Convert every line of the records below into a JSON list of strings, one string per line, skipping blank lines. Leave the pictures out of the list.

Dataset entries:
⟨

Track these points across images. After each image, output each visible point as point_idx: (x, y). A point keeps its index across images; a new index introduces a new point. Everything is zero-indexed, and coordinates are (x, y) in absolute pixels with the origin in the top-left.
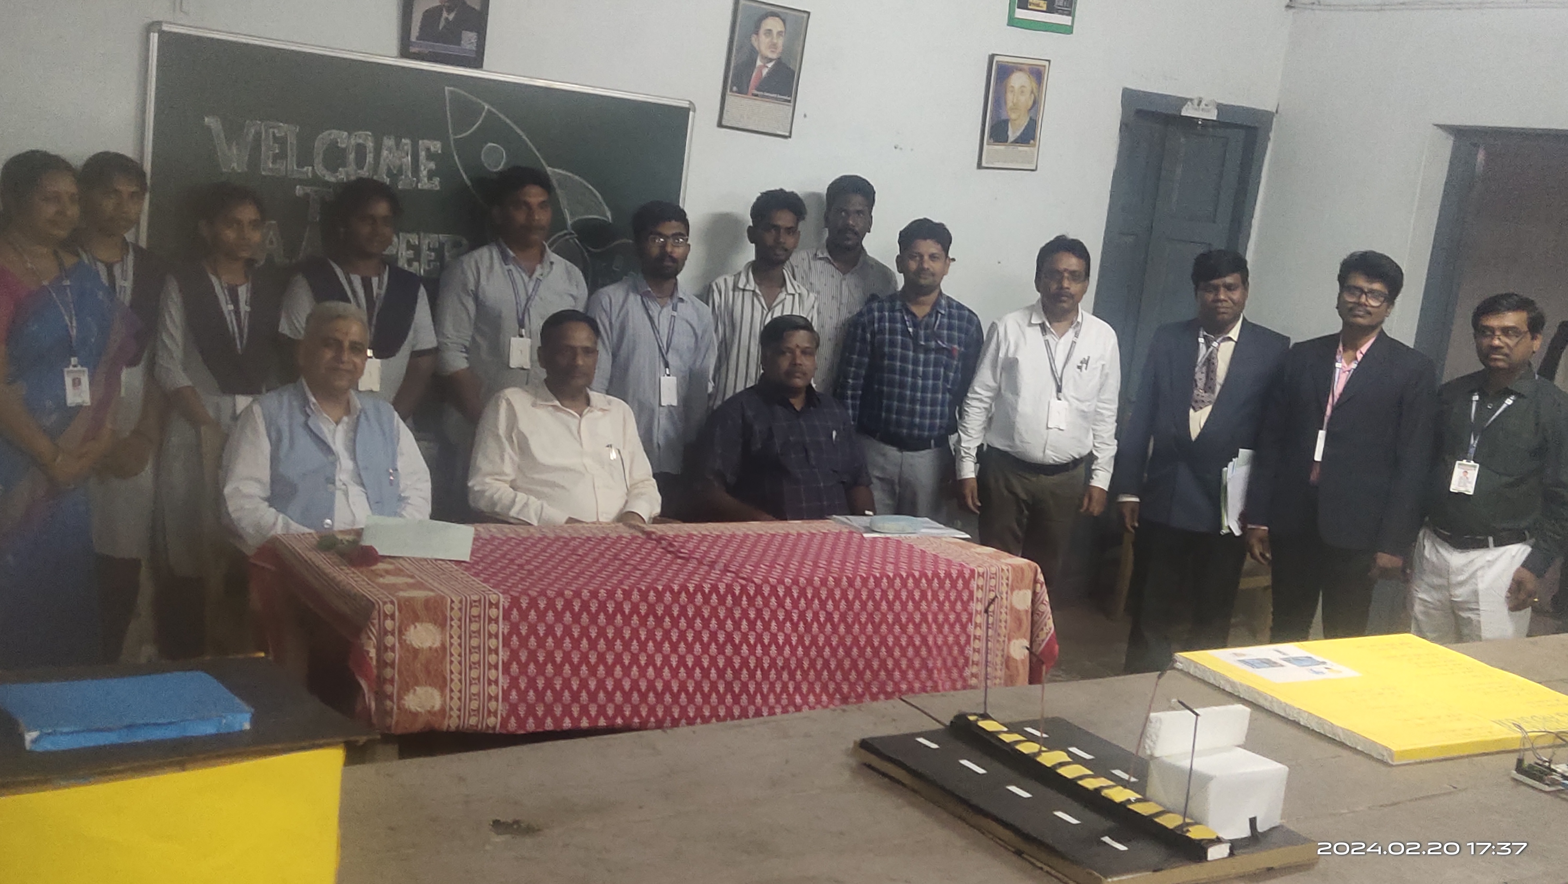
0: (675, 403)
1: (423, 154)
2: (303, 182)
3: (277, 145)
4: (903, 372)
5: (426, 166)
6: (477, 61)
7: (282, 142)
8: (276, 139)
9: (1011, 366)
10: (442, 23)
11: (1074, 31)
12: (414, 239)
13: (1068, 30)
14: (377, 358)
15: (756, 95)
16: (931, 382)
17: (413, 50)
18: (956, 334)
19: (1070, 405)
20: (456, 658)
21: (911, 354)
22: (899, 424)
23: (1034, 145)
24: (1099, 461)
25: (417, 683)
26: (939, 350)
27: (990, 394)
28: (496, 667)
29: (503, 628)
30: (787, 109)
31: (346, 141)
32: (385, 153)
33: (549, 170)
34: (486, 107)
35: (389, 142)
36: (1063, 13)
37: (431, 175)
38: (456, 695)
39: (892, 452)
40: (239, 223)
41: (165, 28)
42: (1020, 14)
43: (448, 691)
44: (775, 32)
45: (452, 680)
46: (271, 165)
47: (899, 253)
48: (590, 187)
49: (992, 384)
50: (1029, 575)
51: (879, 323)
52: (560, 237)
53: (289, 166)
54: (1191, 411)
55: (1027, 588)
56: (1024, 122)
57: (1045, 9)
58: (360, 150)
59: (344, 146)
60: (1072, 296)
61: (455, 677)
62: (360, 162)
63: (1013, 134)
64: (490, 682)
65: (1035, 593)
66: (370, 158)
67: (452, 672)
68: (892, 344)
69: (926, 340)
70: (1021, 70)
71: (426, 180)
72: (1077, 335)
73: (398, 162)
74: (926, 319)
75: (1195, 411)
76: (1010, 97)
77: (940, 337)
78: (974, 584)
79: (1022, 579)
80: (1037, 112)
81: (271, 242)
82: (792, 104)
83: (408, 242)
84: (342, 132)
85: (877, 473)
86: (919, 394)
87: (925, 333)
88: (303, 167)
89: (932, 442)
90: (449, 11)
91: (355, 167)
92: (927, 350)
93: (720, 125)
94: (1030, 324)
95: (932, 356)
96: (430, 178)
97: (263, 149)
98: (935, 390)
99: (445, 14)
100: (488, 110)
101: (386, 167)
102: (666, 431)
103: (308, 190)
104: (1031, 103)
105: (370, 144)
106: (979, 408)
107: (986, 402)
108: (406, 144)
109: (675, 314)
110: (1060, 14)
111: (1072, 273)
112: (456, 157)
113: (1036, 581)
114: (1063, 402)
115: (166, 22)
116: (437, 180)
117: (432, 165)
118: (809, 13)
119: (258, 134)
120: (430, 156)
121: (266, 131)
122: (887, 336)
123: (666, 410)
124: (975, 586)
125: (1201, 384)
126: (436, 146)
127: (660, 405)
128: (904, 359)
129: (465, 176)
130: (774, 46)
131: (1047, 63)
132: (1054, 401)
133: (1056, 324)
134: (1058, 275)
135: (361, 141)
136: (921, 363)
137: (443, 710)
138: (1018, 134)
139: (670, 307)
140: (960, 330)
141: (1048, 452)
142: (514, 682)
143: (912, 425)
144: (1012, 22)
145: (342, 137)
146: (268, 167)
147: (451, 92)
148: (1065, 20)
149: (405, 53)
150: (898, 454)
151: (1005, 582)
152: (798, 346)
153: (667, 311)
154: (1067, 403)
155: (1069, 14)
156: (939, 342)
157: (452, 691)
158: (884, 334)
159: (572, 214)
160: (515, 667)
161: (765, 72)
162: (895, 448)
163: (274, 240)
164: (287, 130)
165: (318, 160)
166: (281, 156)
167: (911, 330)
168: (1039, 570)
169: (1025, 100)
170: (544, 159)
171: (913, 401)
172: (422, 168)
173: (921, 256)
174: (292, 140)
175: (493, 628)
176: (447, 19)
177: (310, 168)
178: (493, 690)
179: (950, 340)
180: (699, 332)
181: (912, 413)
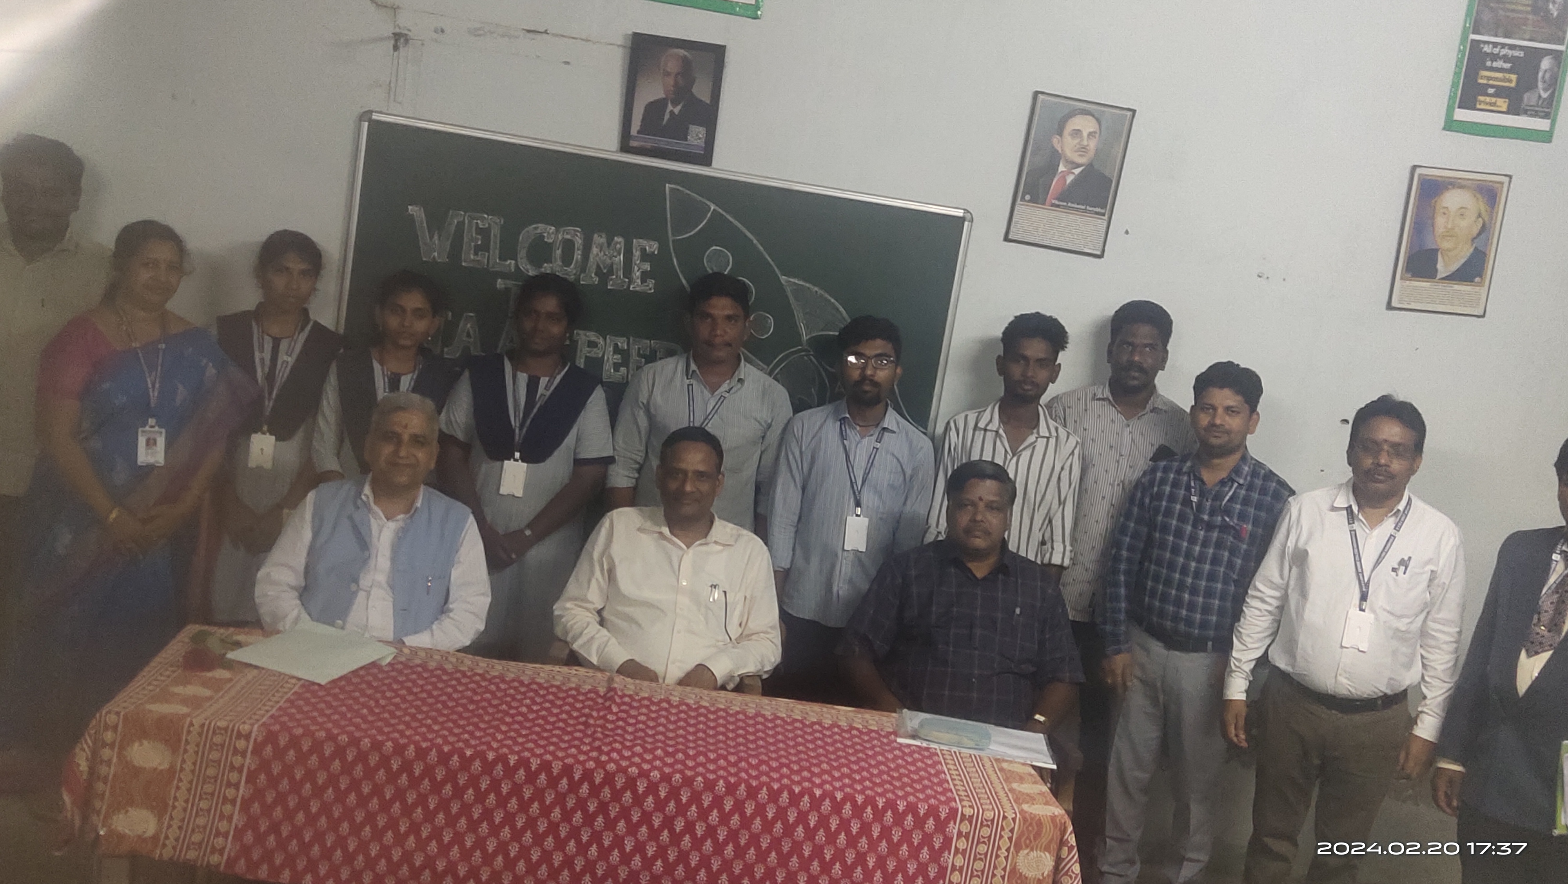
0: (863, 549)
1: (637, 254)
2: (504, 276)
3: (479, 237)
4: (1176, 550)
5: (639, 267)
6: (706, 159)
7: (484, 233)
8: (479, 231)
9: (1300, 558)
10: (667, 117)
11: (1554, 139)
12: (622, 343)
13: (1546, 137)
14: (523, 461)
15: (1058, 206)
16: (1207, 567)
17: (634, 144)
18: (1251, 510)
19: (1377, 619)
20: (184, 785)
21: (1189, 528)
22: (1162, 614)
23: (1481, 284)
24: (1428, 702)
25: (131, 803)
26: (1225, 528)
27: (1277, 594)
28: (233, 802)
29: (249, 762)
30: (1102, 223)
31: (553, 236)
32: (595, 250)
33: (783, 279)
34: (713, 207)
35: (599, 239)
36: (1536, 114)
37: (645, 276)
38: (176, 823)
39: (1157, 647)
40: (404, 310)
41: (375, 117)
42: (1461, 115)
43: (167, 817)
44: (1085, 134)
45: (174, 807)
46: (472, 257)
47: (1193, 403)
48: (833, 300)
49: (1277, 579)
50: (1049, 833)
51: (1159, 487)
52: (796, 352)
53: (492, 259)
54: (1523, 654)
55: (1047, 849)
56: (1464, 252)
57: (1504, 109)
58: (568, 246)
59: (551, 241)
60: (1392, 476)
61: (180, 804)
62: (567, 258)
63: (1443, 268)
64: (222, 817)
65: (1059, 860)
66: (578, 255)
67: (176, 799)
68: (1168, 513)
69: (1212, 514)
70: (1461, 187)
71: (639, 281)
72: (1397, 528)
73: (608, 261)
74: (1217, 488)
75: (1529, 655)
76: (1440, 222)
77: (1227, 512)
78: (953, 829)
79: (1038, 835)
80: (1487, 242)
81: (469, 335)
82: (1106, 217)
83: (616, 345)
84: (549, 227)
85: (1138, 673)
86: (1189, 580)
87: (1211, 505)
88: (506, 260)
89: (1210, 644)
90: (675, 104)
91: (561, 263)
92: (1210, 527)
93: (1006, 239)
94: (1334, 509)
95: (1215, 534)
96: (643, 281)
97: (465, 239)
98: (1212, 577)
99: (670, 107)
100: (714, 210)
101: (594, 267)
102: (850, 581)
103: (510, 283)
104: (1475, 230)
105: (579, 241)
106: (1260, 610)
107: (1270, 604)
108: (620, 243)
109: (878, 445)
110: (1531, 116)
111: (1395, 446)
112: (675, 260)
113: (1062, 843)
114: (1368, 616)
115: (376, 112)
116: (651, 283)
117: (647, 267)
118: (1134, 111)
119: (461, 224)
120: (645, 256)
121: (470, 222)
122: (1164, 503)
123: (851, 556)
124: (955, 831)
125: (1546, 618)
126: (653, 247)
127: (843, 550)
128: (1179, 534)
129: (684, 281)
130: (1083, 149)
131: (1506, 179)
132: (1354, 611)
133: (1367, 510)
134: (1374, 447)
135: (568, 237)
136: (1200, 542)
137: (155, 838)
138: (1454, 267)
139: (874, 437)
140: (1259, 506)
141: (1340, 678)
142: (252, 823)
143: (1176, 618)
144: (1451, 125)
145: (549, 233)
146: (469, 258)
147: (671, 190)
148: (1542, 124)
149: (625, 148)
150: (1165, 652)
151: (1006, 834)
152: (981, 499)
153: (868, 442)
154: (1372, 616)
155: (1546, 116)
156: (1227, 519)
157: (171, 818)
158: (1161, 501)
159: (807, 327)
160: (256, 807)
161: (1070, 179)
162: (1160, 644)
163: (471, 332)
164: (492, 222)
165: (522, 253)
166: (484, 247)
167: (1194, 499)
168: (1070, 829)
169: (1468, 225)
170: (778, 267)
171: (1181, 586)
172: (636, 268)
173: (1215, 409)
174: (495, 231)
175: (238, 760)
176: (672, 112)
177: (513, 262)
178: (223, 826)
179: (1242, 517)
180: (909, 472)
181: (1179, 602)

⟩

# [SOLVED PROBLEM]
[
  "Track these points across images. After each image, output each visible point as point_idx: (x, y). A point keeps its index across images; a new index introduces a new point. Everything is zero-indexed, and coordinates are (x, y) in absolute pixels with the origin in the top-left.",
  "0: (675, 403)",
  "1: (423, 154)",
  "2: (303, 182)",
  "3: (277, 145)",
  "4: (903, 372)",
  "5: (426, 166)",
  "6: (477, 61)",
  "7: (282, 142)",
  "8: (276, 139)",
  "9: (1011, 366)",
  "10: (442, 23)",
  "11: (1074, 31)",
  "12: (414, 239)",
  "13: (1068, 30)",
  "14: (377, 358)",
  "15: (756, 95)",
  "16: (931, 382)",
  "17: (413, 50)",
  "18: (956, 334)",
  "19: (1070, 405)",
  "20: (456, 658)",
  "21: (911, 354)",
  "22: (899, 424)",
  "23: (1034, 145)",
  "24: (1099, 461)",
  "25: (417, 683)",
  "26: (939, 350)",
  "27: (990, 394)",
  "28: (496, 667)",
  "29: (503, 628)",
  "30: (787, 109)",
  "31: (346, 141)",
  "32: (385, 153)",
  "33: (549, 170)",
  "34: (486, 107)",
  "35: (389, 142)",
  "36: (1063, 13)",
  "37: (431, 175)",
  "38: (456, 695)",
  "39: (892, 452)",
  "40: (239, 223)",
  "41: (165, 28)",
  "42: (1020, 14)",
  "43: (448, 691)",
  "44: (775, 32)",
  "45: (452, 680)",
  "46: (271, 165)",
  "47: (899, 253)",
  "48: (590, 187)",
  "49: (992, 384)",
  "50: (1029, 575)",
  "51: (879, 323)",
  "52: (560, 237)",
  "53: (289, 166)",
  "54: (1191, 411)",
  "55: (1027, 588)",
  "56: (1024, 122)",
  "57: (1045, 9)",
  "58: (360, 150)",
  "59: (344, 146)",
  "60: (1072, 296)",
  "61: (455, 677)",
  "62: (360, 162)",
  "63: (1013, 134)",
  "64: (490, 682)",
  "65: (1035, 593)",
  "66: (370, 158)",
  "67: (452, 672)",
  "68: (892, 344)",
  "69: (926, 340)",
  "70: (1021, 70)",
  "71: (426, 180)",
  "72: (1077, 335)",
  "73: (398, 162)",
  "74: (926, 319)",
  "75: (1195, 411)",
  "76: (1010, 97)",
  "77: (940, 337)",
  "78: (974, 584)",
  "79: (1022, 579)",
  "80: (1037, 112)",
  "81: (271, 242)",
  "82: (792, 104)",
  "83: (408, 242)",
  "84: (342, 132)",
  "85: (877, 473)",
  "86: (919, 394)",
  "87: (925, 333)",
  "88: (303, 167)",
  "89: (932, 442)",
  "90: (449, 11)",
  "91: (355, 167)",
  "92: (927, 350)",
  "93: (720, 125)",
  "94: (1030, 324)",
  "95: (932, 356)",
  "96: (430, 178)",
  "97: (263, 149)",
  "98: (935, 390)",
  "99: (445, 14)",
  "100: (488, 110)",
  "101: (386, 167)",
  "102: (666, 431)",
  "103: (308, 190)",
  "104: (1031, 103)",
  "105: (370, 144)",
  "106: (979, 408)",
  "107: (986, 402)",
  "108: (406, 144)",
  "109: (675, 314)",
  "110: (1060, 14)",
  "111: (1072, 273)",
  "112: (456, 157)",
  "113: (1036, 581)",
  "114: (1063, 402)",
  "115: (166, 22)",
  "116: (437, 180)",
  "117: (432, 165)",
  "118: (809, 13)",
  "119: (258, 134)",
  "120: (430, 156)",
  "121: (266, 131)",
  "122: (887, 336)",
  "123: (666, 410)",
  "124: (975, 586)",
  "125: (1201, 384)",
  "126: (436, 146)",
  "127: (660, 405)",
  "128: (904, 359)",
  "129: (465, 176)",
  "130: (774, 46)",
  "131: (1047, 63)",
  "132: (1054, 401)",
  "133: (1056, 324)",
  "134: (1058, 275)",
  "135: (361, 141)",
  "136: (921, 363)",
  "137: (443, 710)",
  "138: (1018, 134)",
  "139: (670, 307)",
  "140: (960, 330)",
  "141: (1048, 452)",
  "142: (514, 682)",
  "143: (912, 425)",
  "144: (1012, 22)",
  "145: (342, 137)",
  "146: (268, 167)",
  "147: (451, 92)",
  "148: (1065, 20)",
  "149: (405, 53)",
  "150: (898, 454)",
  "151: (1005, 582)",
  "152: (798, 346)",
  "153: (667, 311)",
  "154: (1067, 403)",
  "155: (1069, 14)",
  "156: (939, 342)",
  "157: (452, 691)",
  "158: (884, 334)",
  "159: (572, 214)",
  "160: (515, 667)",
  "161: (765, 72)",
  "162: (895, 448)",
  "163: (274, 240)",
  "164: (287, 130)",
  "165: (318, 160)",
  "166: (281, 156)",
  "167: (911, 330)",
  "168: (1039, 570)",
  "169: (1025, 100)",
  "170: (544, 159)",
  "171: (913, 401)",
  "172: (422, 168)",
  "173: (921, 256)",
  "174: (292, 140)",
  "175: (493, 628)",
  "176: (447, 19)",
  "177: (310, 168)",
  "178: (493, 690)",
  "179: (950, 340)",
  "180: (699, 332)",
  "181: (912, 413)",
  "0: (863, 549)",
  "1: (637, 254)",
  "2: (504, 276)",
  "3: (479, 237)",
  "4: (1176, 550)",
  "5: (639, 267)",
  "6: (706, 159)",
  "7: (484, 233)",
  "8: (479, 231)",
  "9: (1300, 558)",
  "10: (667, 117)",
  "11: (1554, 139)",
  "12: (622, 343)",
  "13: (1546, 137)",
  "14: (523, 461)",
  "15: (1058, 206)",
  "16: (1207, 567)",
  "17: (634, 144)",
  "18: (1251, 510)",
  "19: (1377, 619)",
  "20: (184, 785)",
  "21: (1189, 528)",
  "22: (1162, 614)",
  "23: (1481, 284)",
  "24: (1428, 702)",
  "25: (131, 803)",
  "26: (1225, 528)",
  "27: (1277, 594)",
  "28: (233, 802)",
  "29: (249, 762)",
  "30: (1102, 223)",
  "31: (553, 236)",
  "32: (595, 250)",
  "33: (783, 279)",
  "34: (713, 207)",
  "35: (599, 239)",
  "36: (1536, 114)",
  "37: (645, 276)",
  "38: (176, 823)",
  "39: (1157, 647)",
  "40: (404, 310)",
  "41: (375, 117)",
  "42: (1461, 115)",
  "43: (167, 817)",
  "44: (1085, 134)",
  "45: (174, 807)",
  "46: (472, 257)",
  "47: (1193, 403)",
  "48: (833, 300)",
  "49: (1277, 579)",
  "50: (1049, 833)",
  "51: (1159, 487)",
  "52: (796, 352)",
  "53: (492, 259)",
  "54: (1523, 654)",
  "55: (1047, 849)",
  "56: (1464, 252)",
  "57: (1504, 109)",
  "58: (568, 246)",
  "59: (551, 241)",
  "60: (1392, 476)",
  "61: (180, 804)",
  "62: (567, 258)",
  "63: (1443, 268)",
  "64: (222, 817)",
  "65: (1059, 860)",
  "66: (578, 255)",
  "67: (176, 799)",
  "68: (1168, 513)",
  "69: (1212, 514)",
  "70: (1461, 187)",
  "71: (639, 281)",
  "72: (1397, 528)",
  "73: (608, 261)",
  "74: (1217, 488)",
  "75: (1529, 655)",
  "76: (1440, 222)",
  "77: (1227, 512)",
  "78: (953, 829)",
  "79: (1038, 835)",
  "80: (1487, 242)",
  "81: (469, 335)",
  "82: (1106, 217)",
  "83: (616, 345)",
  "84: (549, 227)",
  "85: (1138, 673)",
  "86: (1189, 580)",
  "87: (1211, 505)",
  "88: (506, 260)",
  "89: (1210, 644)",
  "90: (675, 104)",
  "91: (561, 263)",
  "92: (1210, 527)",
  "93: (1006, 239)",
  "94: (1334, 509)",
  "95: (1215, 534)",
  "96: (643, 281)",
  "97: (465, 239)",
  "98: (1212, 577)",
  "99: (670, 107)",
  "100: (714, 210)",
  "101: (594, 267)",
  "102: (850, 581)",
  "103: (510, 283)",
  "104: (1475, 230)",
  "105: (579, 241)",
  "106: (1260, 610)",
  "107: (1270, 604)",
  "108: (620, 243)",
  "109: (878, 445)",
  "110: (1531, 116)",
  "111: (1395, 446)",
  "112: (675, 260)",
  "113: (1062, 843)",
  "114: (1368, 616)",
  "115: (376, 112)",
  "116: (651, 283)",
  "117: (647, 267)",
  "118: (1134, 111)",
  "119: (461, 224)",
  "120: (645, 256)",
  "121: (470, 222)",
  "122: (1164, 503)",
  "123: (851, 556)",
  "124: (955, 831)",
  "125: (1546, 618)",
  "126: (653, 247)",
  "127: (843, 550)",
  "128: (1179, 534)",
  "129: (684, 281)",
  "130: (1083, 149)",
  "131: (1506, 179)",
  "132: (1354, 611)",
  "133: (1367, 510)",
  "134: (1374, 447)",
  "135: (568, 237)",
  "136: (1200, 542)",
  "137: (155, 838)",
  "138: (1454, 267)",
  "139: (874, 437)",
  "140: (1259, 506)",
  "141: (1340, 678)",
  "142: (252, 823)",
  "143: (1176, 618)",
  "144: (1451, 125)",
  "145: (549, 233)",
  "146: (469, 258)",
  "147: (671, 190)",
  "148: (1542, 124)",
  "149: (625, 148)",
  "150: (1165, 652)",
  "151: (1006, 834)",
  "152: (981, 499)",
  "153: (868, 442)",
  "154: (1372, 616)",
  "155: (1546, 116)",
  "156: (1227, 519)",
  "157: (171, 818)",
  "158: (1161, 501)",
  "159: (807, 327)",
  "160: (256, 807)",
  "161: (1070, 179)",
  "162: (1160, 644)",
  "163: (471, 332)",
  "164: (492, 222)",
  "165: (522, 253)",
  "166: (484, 247)",
  "167: (1194, 499)",
  "168: (1070, 829)",
  "169: (1468, 225)",
  "170: (778, 267)",
  "171: (1181, 586)",
  "172: (636, 268)",
  "173: (1215, 409)",
  "174: (495, 231)",
  "175: (238, 760)",
  "176: (672, 112)",
  "177: (513, 262)",
  "178: (223, 826)",
  "179: (1242, 517)",
  "180: (909, 472)",
  "181: (1179, 602)"
]